Wednesday, 2 May 2012

Post-Modern Audience Theories - Read & Exemplify

The impact of postmodern media on audiences and the ways in which we think about texts.


How do post-modern media texts challenge traditional text-reader relations and the concept of representation? In what ways do media audiences and industries operate differently in a post-modern world?


• have audiences become accustomed to the stimulation and excitement of spectacular films/games and a sense of spectacle has become something that (young?) audiences increasingly demand from cultural experiences?

• has narrative coherence become less important for audiences?

• in terms of ideas, has cultural material become more simplistic and superficial, and audiences are no longer so concerned with the process of understanding a text.
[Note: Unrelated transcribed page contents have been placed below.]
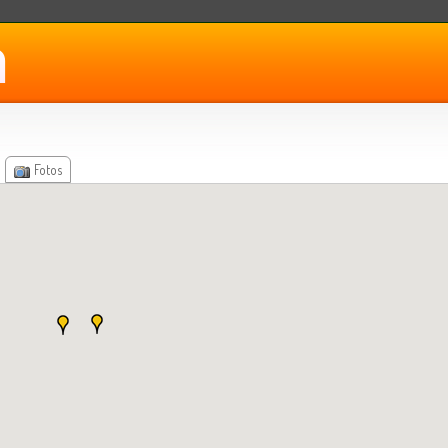
Fotos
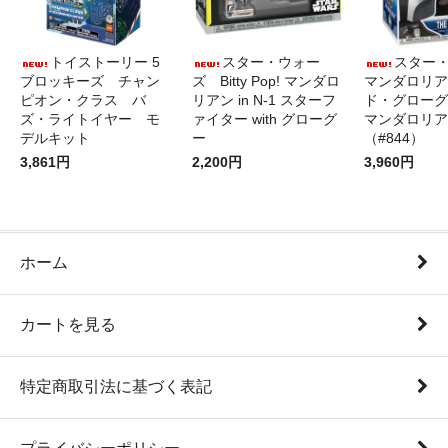
トイストーリー 5
スター・ウォー
スター
ブロッキーズ チャン
ズ Bitty Pop! マンダロ
マンダロリア
ピオン・クラス バ
リアン in N-1 スターフ
ド・グローグ
ズ・ライトイヤー モ
ァイター with グローグ
マンダロリア
デルキット
ー
（#844）
3,861円
2,200円
3,960円
ホーム
カートを見る
特定商取引法に基づく表記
Think here about a film like Scott Pilgrim where the plot is in some sense irrelevant to the overall impact of the film.

• has the attention span of audiences reduced as they become increasingly accustomed to the spectacle-driven and episodic nature of postmodern texts

• in its ‘waning of affect’, has postmodernism contributed to audiences become emotionally detached from what they see. They are desensitised and unable to respond ‘properly’ to suffering and joy.

• has postmodernism contributed to a feeling among audiences that arts and culture does not really have anything to tell us about our own lives and instead simply provides us with somewhere we can escape or retreat to

 a ‘postmodern’ blurring of boundaries between industrial practices, technologies, and cultural forms - Participatory Media: With participatory media, the boundaries between audiences and creators become blurred and often invisible.